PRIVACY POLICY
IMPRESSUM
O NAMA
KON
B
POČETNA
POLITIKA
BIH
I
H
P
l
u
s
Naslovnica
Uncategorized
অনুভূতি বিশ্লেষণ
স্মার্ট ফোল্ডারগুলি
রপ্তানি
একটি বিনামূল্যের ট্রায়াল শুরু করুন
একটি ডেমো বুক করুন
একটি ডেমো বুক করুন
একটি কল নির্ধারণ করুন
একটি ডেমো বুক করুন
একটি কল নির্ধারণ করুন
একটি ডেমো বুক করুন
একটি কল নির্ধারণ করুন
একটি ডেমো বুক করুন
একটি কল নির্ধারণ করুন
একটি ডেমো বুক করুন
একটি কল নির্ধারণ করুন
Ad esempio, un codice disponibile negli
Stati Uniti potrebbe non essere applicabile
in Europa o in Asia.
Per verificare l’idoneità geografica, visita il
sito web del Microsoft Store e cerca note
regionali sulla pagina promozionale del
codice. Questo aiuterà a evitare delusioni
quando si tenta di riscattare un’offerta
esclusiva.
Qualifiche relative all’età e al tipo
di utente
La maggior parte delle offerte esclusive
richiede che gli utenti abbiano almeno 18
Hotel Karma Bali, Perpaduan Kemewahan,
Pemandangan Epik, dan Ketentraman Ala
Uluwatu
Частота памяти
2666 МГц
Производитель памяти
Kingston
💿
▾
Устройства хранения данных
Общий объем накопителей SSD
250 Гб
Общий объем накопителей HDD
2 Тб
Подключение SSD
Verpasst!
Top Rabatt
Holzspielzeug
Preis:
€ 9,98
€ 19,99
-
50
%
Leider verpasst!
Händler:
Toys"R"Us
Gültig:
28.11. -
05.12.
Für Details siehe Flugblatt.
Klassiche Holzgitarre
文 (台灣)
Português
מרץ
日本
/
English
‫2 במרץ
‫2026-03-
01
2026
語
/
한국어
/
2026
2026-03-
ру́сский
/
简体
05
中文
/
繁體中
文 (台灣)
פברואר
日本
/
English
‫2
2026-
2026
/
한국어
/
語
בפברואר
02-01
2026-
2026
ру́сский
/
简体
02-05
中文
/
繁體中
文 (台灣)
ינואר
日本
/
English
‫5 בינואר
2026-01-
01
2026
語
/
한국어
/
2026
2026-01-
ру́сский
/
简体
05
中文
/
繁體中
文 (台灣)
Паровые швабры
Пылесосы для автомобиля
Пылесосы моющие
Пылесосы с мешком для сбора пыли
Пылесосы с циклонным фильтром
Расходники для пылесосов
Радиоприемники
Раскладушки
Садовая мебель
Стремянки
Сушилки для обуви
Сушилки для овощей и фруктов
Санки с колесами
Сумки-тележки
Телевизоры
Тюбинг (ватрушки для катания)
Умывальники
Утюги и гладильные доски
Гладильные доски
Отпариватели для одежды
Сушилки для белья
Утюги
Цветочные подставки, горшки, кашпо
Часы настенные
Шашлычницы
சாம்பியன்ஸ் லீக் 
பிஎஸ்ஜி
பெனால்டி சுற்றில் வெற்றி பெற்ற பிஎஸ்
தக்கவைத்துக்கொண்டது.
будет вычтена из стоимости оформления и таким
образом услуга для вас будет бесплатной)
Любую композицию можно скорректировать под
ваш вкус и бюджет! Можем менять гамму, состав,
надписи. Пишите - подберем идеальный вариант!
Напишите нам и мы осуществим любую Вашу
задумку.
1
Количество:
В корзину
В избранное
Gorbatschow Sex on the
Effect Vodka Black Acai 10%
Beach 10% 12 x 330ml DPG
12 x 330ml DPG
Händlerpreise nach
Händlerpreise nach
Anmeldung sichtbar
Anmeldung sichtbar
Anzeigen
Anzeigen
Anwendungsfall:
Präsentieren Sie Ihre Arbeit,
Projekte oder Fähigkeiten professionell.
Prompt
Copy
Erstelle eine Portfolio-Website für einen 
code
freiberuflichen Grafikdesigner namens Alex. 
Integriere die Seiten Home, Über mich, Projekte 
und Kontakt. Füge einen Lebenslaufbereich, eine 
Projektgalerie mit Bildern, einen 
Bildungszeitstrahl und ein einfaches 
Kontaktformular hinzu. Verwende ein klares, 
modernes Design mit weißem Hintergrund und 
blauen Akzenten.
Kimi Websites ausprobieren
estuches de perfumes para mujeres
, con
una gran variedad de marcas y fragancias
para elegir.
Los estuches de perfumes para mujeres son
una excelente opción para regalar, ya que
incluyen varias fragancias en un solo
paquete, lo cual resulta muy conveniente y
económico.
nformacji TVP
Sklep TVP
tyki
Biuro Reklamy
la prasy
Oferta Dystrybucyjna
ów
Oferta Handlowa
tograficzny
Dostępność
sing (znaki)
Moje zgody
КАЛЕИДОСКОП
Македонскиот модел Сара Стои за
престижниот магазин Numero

**WHAT TO DO:** The task calls for all lines in the entries that hold "Общий".

**TASK RESPONSE:**
Общий объем накопителей SSD
Общий объем накопителей HDD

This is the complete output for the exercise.